(YOUR TASK): Whenever a line in the data contains "ddollar", show that line.
##########
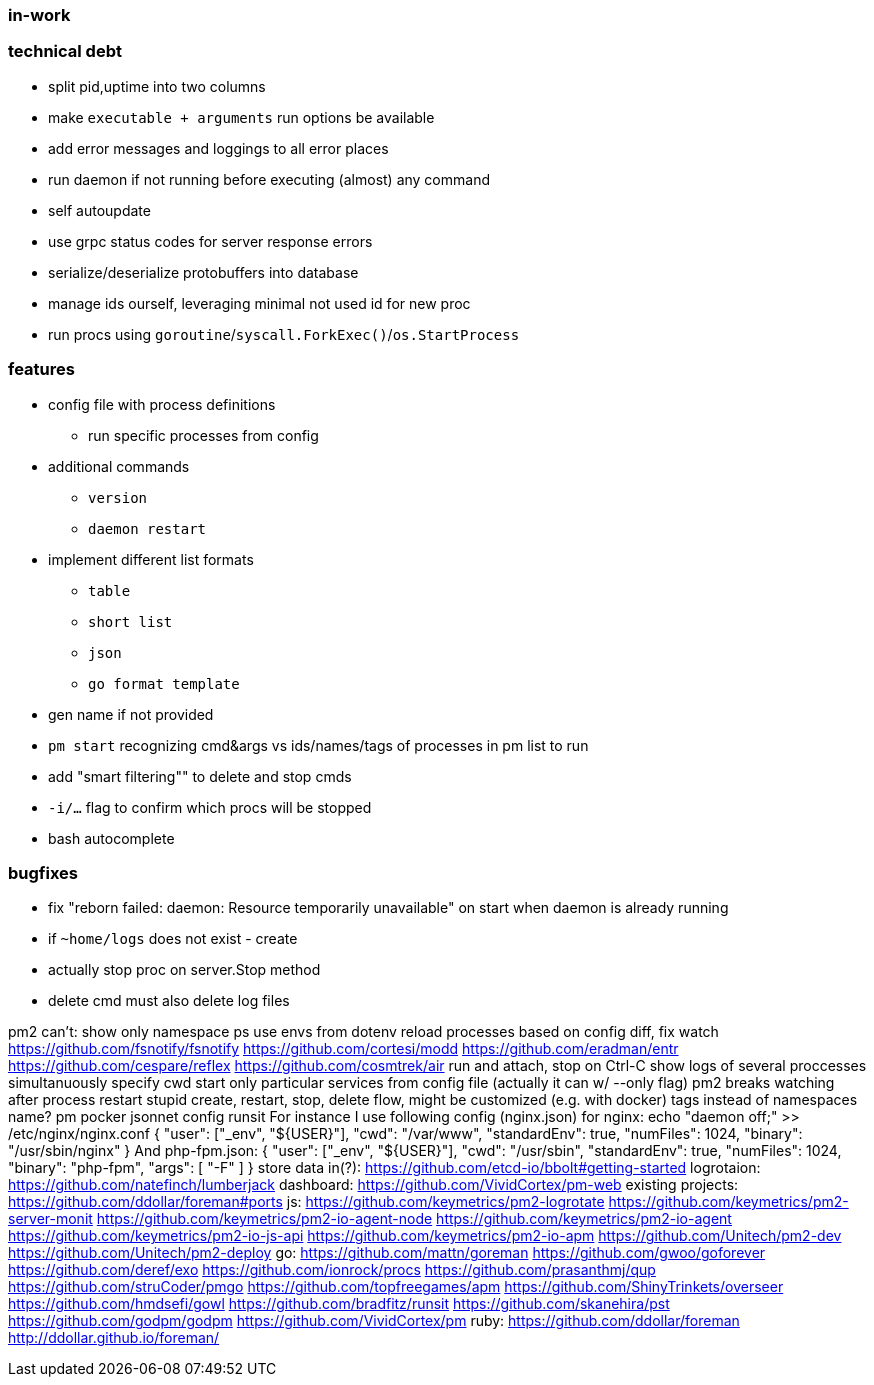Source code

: === in-work

=== technical debt
* split pid,uptime into two columns
* make `executable + arguments` run options be available
* add error messages and loggings to all error places
* run daemon if not running before executing (almost) any command
* self autoupdate
* use grpc status codes for server response errors
* serialize/deserialize protobuffers into database
* manage ids ourself, leveraging minimal not used id for new proc
* run procs using `goroutine`/`syscall.ForkExec()`/`os.StartProcess`

=== features
* config file with process definitions
** run specific processes from config
* additional commands
** `version`
** `daemon restart`
* implement different list formats
** `table`
** `short list`
** `json`
** `go format template`
* gen name if not provided
* `pm start` recognizing cmd&args vs ids/names/tags of processes in pm list to run
* add "smart filtering"" to delete and stop cmds
* `-i/...` flag to confirm which procs will be stopped
* bash autocomplete

=== bugfixes
* fix "reborn failed: daemon: Resource temporarily unavailable" on start when daemon is already running
* if `~home/logs` does not exist - create
* actually stop proc on server.Stop method
* delete cmd must also delete log files

pm2 can't:
  show only namespace ps
  use envs from dotenv
  reload processes based on config diff, fix watch
    https://github.com/fsnotify/fsnotify
    https://github.com/cortesi/modd
    https://github.com/eradman/entr
    https://github.com/cespare/reflex
    https://github.com/cosmtrek/air
  run and attach, stop on Ctrl-C
  show logs of several proccesses simultanuously
  specify cwd
  start only particular services from config file (actually it can w/ --only flag)
pm2 breaks watching after process restart
stupid create, restart, stop, delete flow, might be customized (e.g. with docker)
tags instead of namespaces
name?
  pm
  pocker
jsonnet config
  runsit
    For instance I use following config (nginx.json) for nginx:
      echo "daemon off;" >> /etc/nginx/nginx.conf
      { "user": ["_env", "${USER}"], "cwd": "/var/www", "standardEnv": true, "numFiles": 1024, "binary": "/usr/sbin/nginx" }
    And php-fpm.json:
      { "user": ["_env", "${USER}"], "cwd": "/usr/sbin", "standardEnv": true, "numFiles": 1024, "binary": "php-fpm", "args": [ "-F" ] }
store data in(?):
  https://github.com/etcd-io/bbolt#getting-started
logrotaion:
  https://github.com/natefinch/lumberjack
dashboard:
  https://github.com/VividCortex/pm-web
existing projects:
  https://github.com/ddollar/foreman#ports
  js:
    https://github.com/keymetrics/pm2-logrotate
    https://github.com/keymetrics/pm2-server-monit
    https://github.com/keymetrics/pm2-io-agent-node
    https://github.com/keymetrics/pm2-io-agent
    https://github.com/keymetrics/pm2-io-js-api
    https://github.com/keymetrics/pm2-io-apm
    https://github.com/Unitech/pm2-dev
    https://github.com/Unitech/pm2-deploy
  go:
    https://github.com/mattn/goreman
    https://github.com/gwoo/goforever
    https://github.com/deref/exo
    https://github.com/ionrock/procs
    https://github.com/prasanthmj/qup
    https://github.com/struCoder/pmgo
    https://github.com/topfreegames/apm
    https://github.com/ShinyTrinkets/overseer
    https://github.com/hmdsefi/gowl
    https://github.com/bradfitz/runsit
    https://github.com/skanehira/pst
    https://github.com/godpm/godpm
    https://github.com/VividCortex/pm
  ruby:
    https://github.com/ddollar/foreman
      http://ddollar.github.io/foreman/
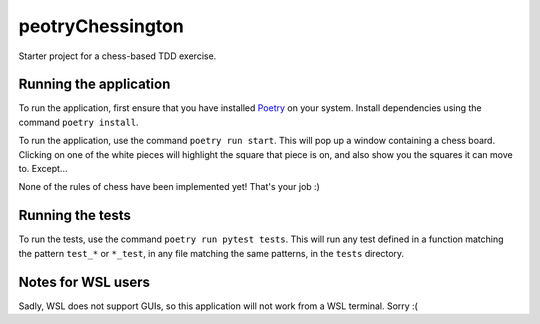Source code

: peotryChessington
===========

Starter project for a chess-based TDD exercise.

Running the application
-----------------------

To run the application, first ensure that you have installed Poetry_ on your system. Install
dependencies using the command ``poetry install``.

To run the application, use the command ``poetry run start``. This will pop up a window containing
a chess board. Clicking on one of the white pieces will highlight the square that piece is on,
and also show you the squares it can move to. Except...

None of the rules of chess have been implemented yet! That's your job :)

Running the tests
-----------------

To run the tests, use the command ``poetry run pytest tests``. This will run any test defined in a function
matching the pattern ``test_*`` or ``*_test``, in any file matching the same patterns, in the ``tests`` directory.

Notes for WSL users
-------------------

Sadly, WSL does not support GUIs, so this application will not work from a WSL terminal. Sorry :(

.. _Poetry: https://github.com/sdispater/poetry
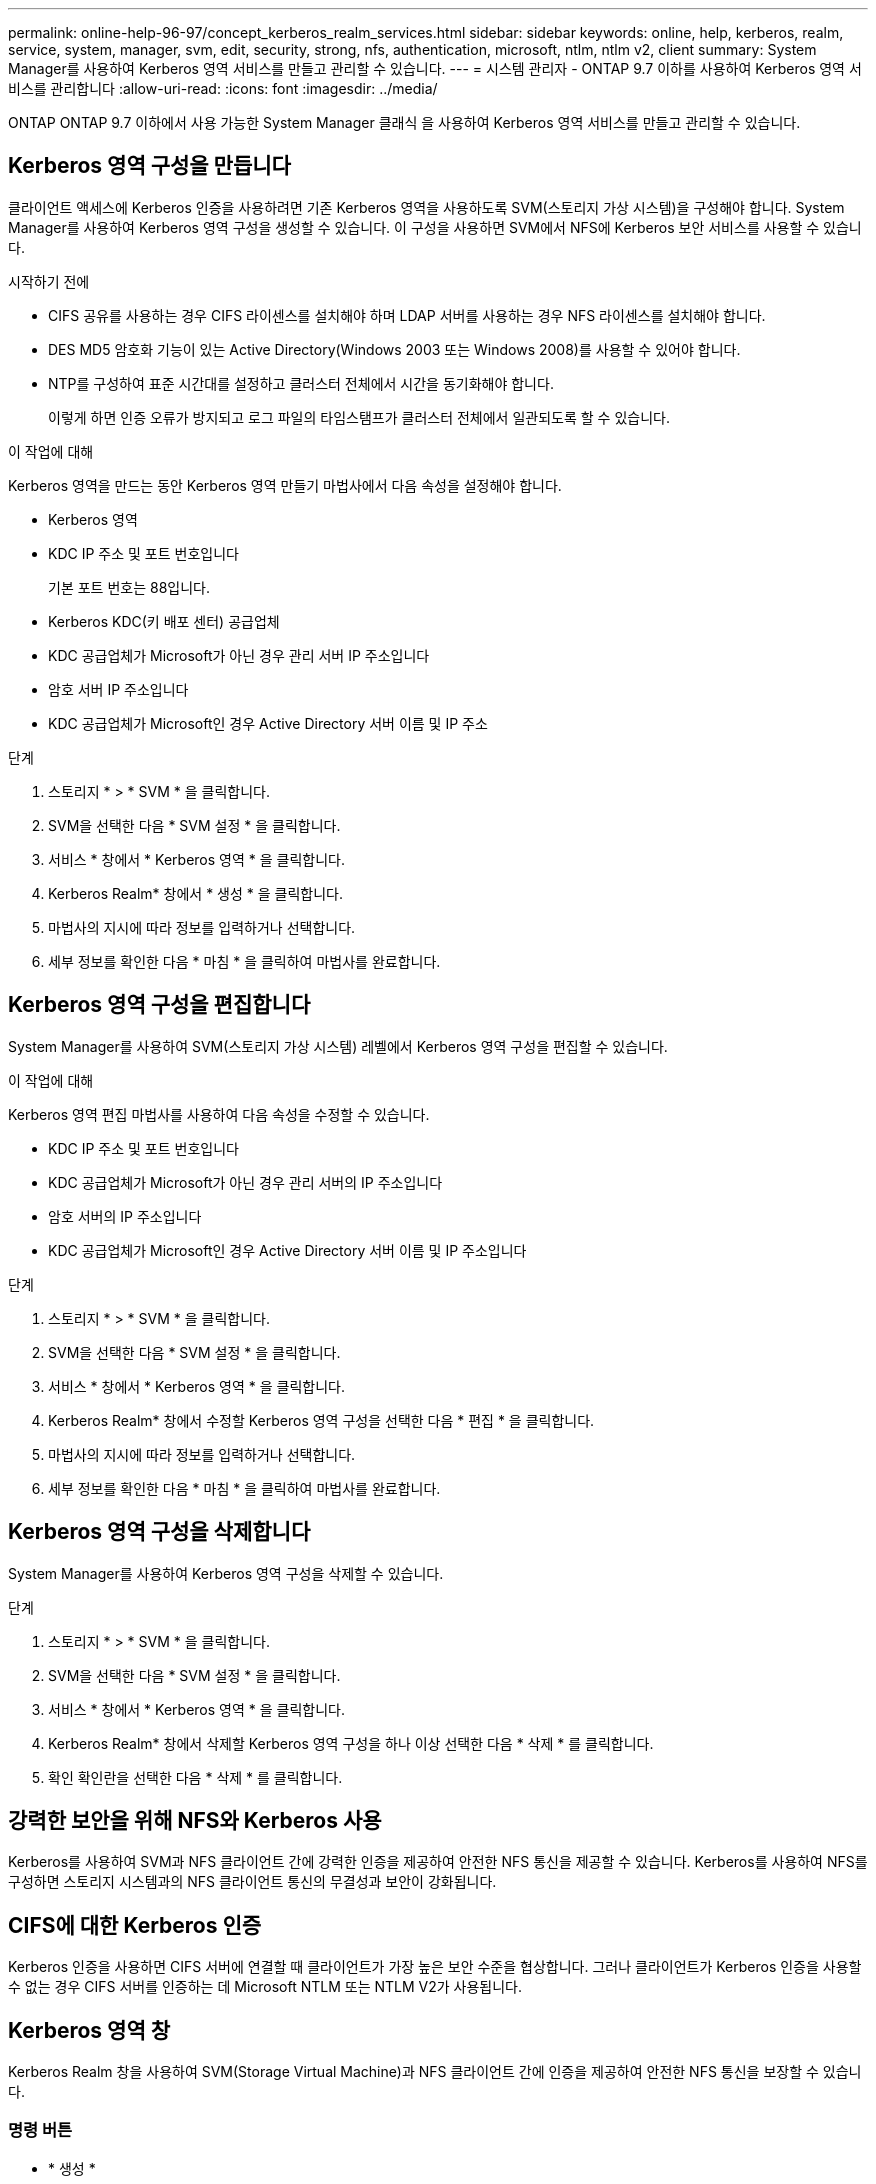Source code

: ---
permalink: online-help-96-97/concept_kerberos_realm_services.html 
sidebar: sidebar 
keywords: online, help, kerberos, realm, service, system, manager, svm, edit, security, strong, nfs, authentication, microsoft, ntlm, ntlm v2, client 
summary: System Manager를 사용하여 Kerberos 영역 서비스를 만들고 관리할 수 있습니다. 
---
= 시스템 관리자 - ONTAP 9.7 이하를 사용하여 Kerberos 영역 서비스를 관리합니다
:allow-uri-read: 
:icons: font
:imagesdir: ../media/


[role="lead"]
ONTAP ONTAP 9.7 이하에서 사용 가능한 System Manager 클래식 을 사용하여 Kerberos 영역 서비스를 만들고 관리할 수 있습니다.



== Kerberos 영역 구성을 만듭니다

클라이언트 액세스에 Kerberos 인증을 사용하려면 기존 Kerberos 영역을 사용하도록 SVM(스토리지 가상 시스템)을 구성해야 합니다. System Manager를 사용하여 Kerberos 영역 구성을 생성할 수 있습니다. 이 구성을 사용하면 SVM에서 NFS에 Kerberos 보안 서비스를 사용할 수 있습니다.

.시작하기 전에
* CIFS 공유를 사용하는 경우 CIFS 라이센스를 설치해야 하며 LDAP 서버를 사용하는 경우 NFS 라이센스를 설치해야 합니다.
* DES MD5 암호화 기능이 있는 Active Directory(Windows 2003 또는 Windows 2008)를 사용할 수 있어야 합니다.
* NTP를 구성하여 표준 시간대를 설정하고 클러스터 전체에서 시간을 동기화해야 합니다.
+
이렇게 하면 인증 오류가 방지되고 로그 파일의 타임스탬프가 클러스터 전체에서 일관되도록 할 수 있습니다.



.이 작업에 대해
Kerberos 영역을 만드는 동안 Kerberos 영역 만들기 마법사에서 다음 속성을 설정해야 합니다.

* Kerberos 영역
* KDC IP 주소 및 포트 번호입니다
+
기본 포트 번호는 88입니다.

* Kerberos KDC(키 배포 센터) 공급업체
* KDC 공급업체가 Microsoft가 아닌 경우 관리 서버 IP 주소입니다
* 암호 서버 IP 주소입니다
* KDC 공급업체가 Microsoft인 경우 Active Directory 서버 이름 및 IP 주소


.단계
. 스토리지 * > * SVM * 을 클릭합니다.
. SVM을 선택한 다음 * SVM 설정 * 을 클릭합니다.
. 서비스 * 창에서 * Kerberos 영역 * 을 클릭합니다.
. Kerberos Realm* 창에서 * 생성 * 을 클릭합니다.
. 마법사의 지시에 따라 정보를 입력하거나 선택합니다.
. 세부 정보를 확인한 다음 * 마침 * 을 클릭하여 마법사를 완료합니다.




== Kerberos 영역 구성을 편집합니다

System Manager를 사용하여 SVM(스토리지 가상 시스템) 레벨에서 Kerberos 영역 구성을 편집할 수 있습니다.

.이 작업에 대해
Kerberos 영역 편집 마법사를 사용하여 다음 속성을 수정할 수 있습니다.

* KDC IP 주소 및 포트 번호입니다
* KDC 공급업체가 Microsoft가 아닌 경우 관리 서버의 IP 주소입니다
* 암호 서버의 IP 주소입니다
* KDC 공급업체가 Microsoft인 경우 Active Directory 서버 이름 및 IP 주소입니다


.단계
. 스토리지 * > * SVM * 을 클릭합니다.
. SVM을 선택한 다음 * SVM 설정 * 을 클릭합니다.
. 서비스 * 창에서 * Kerberos 영역 * 을 클릭합니다.
. Kerberos Realm* 창에서 수정할 Kerberos 영역 구성을 선택한 다음 * 편집 * 을 클릭합니다.
. 마법사의 지시에 따라 정보를 입력하거나 선택합니다.
. 세부 정보를 확인한 다음 * 마침 * 을 클릭하여 마법사를 완료합니다.




== Kerberos 영역 구성을 삭제합니다

System Manager를 사용하여 Kerberos 영역 구성을 삭제할 수 있습니다.

.단계
. 스토리지 * > * SVM * 을 클릭합니다.
. SVM을 선택한 다음 * SVM 설정 * 을 클릭합니다.
. 서비스 * 창에서 * Kerberos 영역 * 을 클릭합니다.
. Kerberos Realm* 창에서 삭제할 Kerberos 영역 구성을 하나 이상 선택한 다음 * 삭제 * 를 클릭합니다.
. 확인 확인란을 선택한 다음 * 삭제 * 를 클릭합니다.




== 강력한 보안을 위해 NFS와 Kerberos 사용

Kerberos를 사용하여 SVM과 NFS 클라이언트 간에 강력한 인증을 제공하여 안전한 NFS 통신을 제공할 수 있습니다. Kerberos를 사용하여 NFS를 구성하면 스토리지 시스템과의 NFS 클라이언트 통신의 무결성과 보안이 강화됩니다.



== CIFS에 대한 Kerberos 인증

Kerberos 인증을 사용하면 CIFS 서버에 연결할 때 클라이언트가 가장 높은 보안 수준을 협상합니다. 그러나 클라이언트가 Kerberos 인증을 사용할 수 없는 경우 CIFS 서버를 인증하는 데 Microsoft NTLM 또는 NTLM V2가 사용됩니다.



== Kerberos 영역 창

Kerberos Realm 창을 사용하여 SVM(Storage Virtual Machine)과 NFS 클라이언트 간에 인증을 제공하여 안전한 NFS 통신을 보장할 수 있습니다.



=== 명령 버튼

* * 생성 *
+
Kerberos 영역 만들기 마법사를 엽니다. 이 마법사를 사용하면 사용자 정보를 검색할 Kerberos 영역을 구성할 수 있습니다.

* * 편집 *
+
Kerberos 영역 편집 마법사를 엽니다. 이 마법사를 사용하면 SVM 인증 및 권한 부여 요구 사항에 따라 Kerberos 영역 구성을 편집할 수 있습니다.

* * 삭제 *
+
Kerberos 영역 삭제 대화 상자를 엽니다. 이 대화 상자에서 Kerberos 영역 구성을 삭제할 수 있습니다.

* * 새로 고침 *
+
창에서 정보를 업데이트합니다.





=== Kerberos 영역 목록

Kerberos 영역에 대한 자세한 내용은 표 형식 을 참조하십시오.

* * 영역 *
+
Kerberos 영역의 이름을 지정합니다.

* * KDC 공급업체 *
+
Kerberos Distribution Center(KDC) 공급업체의 이름을 지정합니다.

* * KDC IP 주소 *
+
구성에 사용되는 KDC IP 주소를 지정합니다.





=== 세부 정보 영역

세부 정보 영역에는 KDC IP 주소 및 포트 번호, KDC 공급업체, 관리 서버 IP 주소 및 포트 번호, Active Directory 서버 및 선택한 Kerberos 영역 구성의 서버 IP 주소와 같은 정보가 표시됩니다.

* 관련 정보 *

xref:task_setting_time_zone_for_cluster.adoc[클러스터의 시간대 설정]

link:https://www.netapp.com/pdf.html?item=/media/10720-tr-4067.pdf["NetApp 기술 보고서 4067: NetApp ONTAP의 NFS"^]

link:https://www.netapp.com/pdf.html?item=/media/19384-tr-4616.pdf["NetApp 기술 보고서 4616: ONTAP에서 Microsoft Active Directory와 NFS Kerberos"^]

link:https://www.netapp.com/pdf.html?item=/media/19423-tr-4835.pdf["NetApp 기술 보고서 4835: ONTAP에서 LDAP를 구성하는 방법"^]

https://["NFS 관리"^]
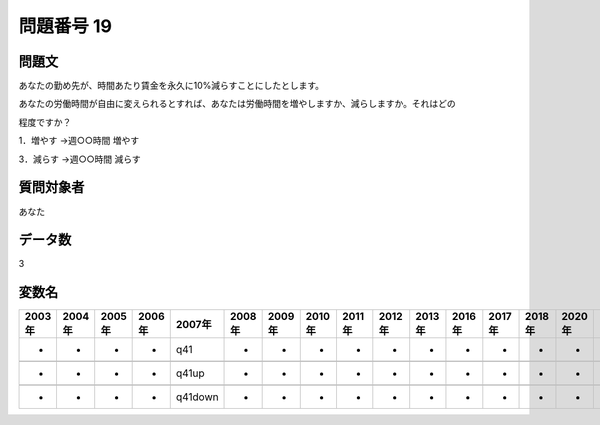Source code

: ====================================================================================================
問題番号 19
====================================================================================================



.. rst-class:: question
問題文
==================


あなたの勤め先が、時間あたり賃金を永久に10%減らすことにしたとします。



あなたの労働時間が自由に変えられるとすれば、あなたは労働時間を増やしますか、減らしますか。それはどの

程度ですか？







1．増やす →週○○時間 増やす





3．減らす →週○○時間 減らす





.. rst-class:: target
質問対象者
==================

あなた




.. rst-class:: question
データ数
==================


3




.. rst-class:: value_name
変数名
==================

.. csv-table::
   :header: 2003年 ,2004年 ,2005年 ,2006年 ,2007年 ,2008年 ,2009年 ,2010年 ,2011年 ,2012年 ,2013年 ,2016年 ,2017年 ,2018年 ,2020年

     -,  -,  -,  -,      q41,  -,  -,  -,  -,  -,  -,  -,  -,  -,  -,

     -,  -,  -,  -,    q41up,  -,  -,  -,  -,  -,  -,  -,  -,  -,  -,

     -,  -,  -,  -,  q41down,  -,  -,  -,  -,  -,  -,  -,  -,  -,  -,
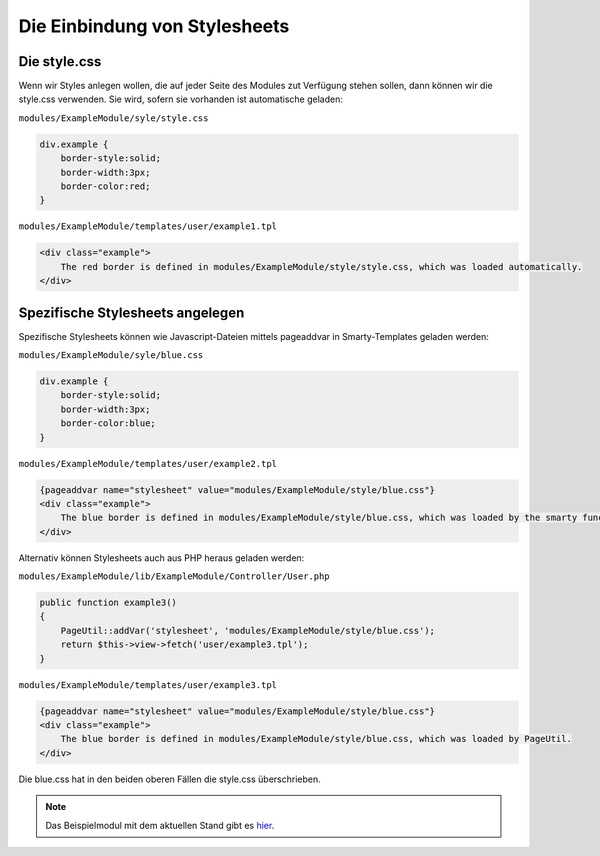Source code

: Die Einbindung von Stylesheets
==============================

Die style.css
-------------

Wenn wir Styles anlegen wollen, die auf jeder Seite des Modules zut Verfügung stehen sollen, dann können wir die style.css verwenden. Sie wird, sofern sie vorhanden ist automatische geladen: 

``modules/ExampleModule/syle/style.css``

.. code-block:: css
  
    div.example {
        border-style:solid;
        border-width:3px;
        border-color:red;
    }

``modules/ExampleModule/templates/user/example1.tpl``

.. code-block:: smarty

    <div class="example">
        The red border is defined in modules/ExampleModule/style/style.css, which was loaded automatically.
    </div>

Spezifische Stylesheets angelegen
---------------------------------

Spezifische Stylesheets können wie Javascript-Dateien mittels pageaddvar in Smarty-Templates geladen werden:

``modules/ExampleModule/syle/blue.css``

.. code-block:: css

    div.example {
        border-style:solid;
        border-width:3px;
        border-color:blue;
    }

``modules/ExampleModule/templates/user/example2.tpl``

.. code-block:: smarty

    {pageaddvar name="stylesheet" value="modules/ExampleModule/style/blue.css"}
    <div class="example">
        The blue border is defined in modules/ExampleModule/style/blue.css, which was loaded by the smarty function pageaddvar.
    </div>

Alternativ können Stylesheets auch aus PHP heraus geladen werden:

``modules/ExampleModule/lib/ExampleModule/Controller/User.php``

.. code-block:: php

    public function example3()
    {
        PageUtil::addVar('stylesheet', 'modules/ExampleModule/style/blue.css');
        return $this->view->fetch('user/example3.tpl');
    }

``modules/ExampleModule/templates/user/example3.tpl``


.. code-block:: smarty

    {pageaddvar name="stylesheet" value="modules/ExampleModule/style/blue.css"}
    <div class="example">
        The blue border is defined in modules/ExampleModule/style/blue.css, which was loaded by PageUtil.
    </div>

Die blue.css hat in den beiden oberen Fällen die style.css überschrieben.

.. note::

    Das Beispielmodul mit dem aktuellen Stand gibt es `hier <./../../examples/stylesheetExample.zip>`_.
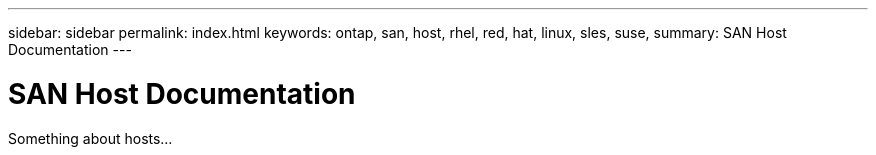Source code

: ---
sidebar: sidebar
permalink: index.html
keywords: ontap, san, host, rhel, red, hat, linux, sles, suse,
summary: SAN Host Documentation
---

= SAN Host Documentation
:hardbreaks:
:nofooter:
:icons: font
:linkattrs:
:imagesdir: ./media/

[.lead]
Something about hosts...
##########
(PROBLEM SOLUTION):
  https://github.com/ddollar/foreman#ports
    https://github.com/ddollar/foreman
      http://ddollar.github.io/foreman/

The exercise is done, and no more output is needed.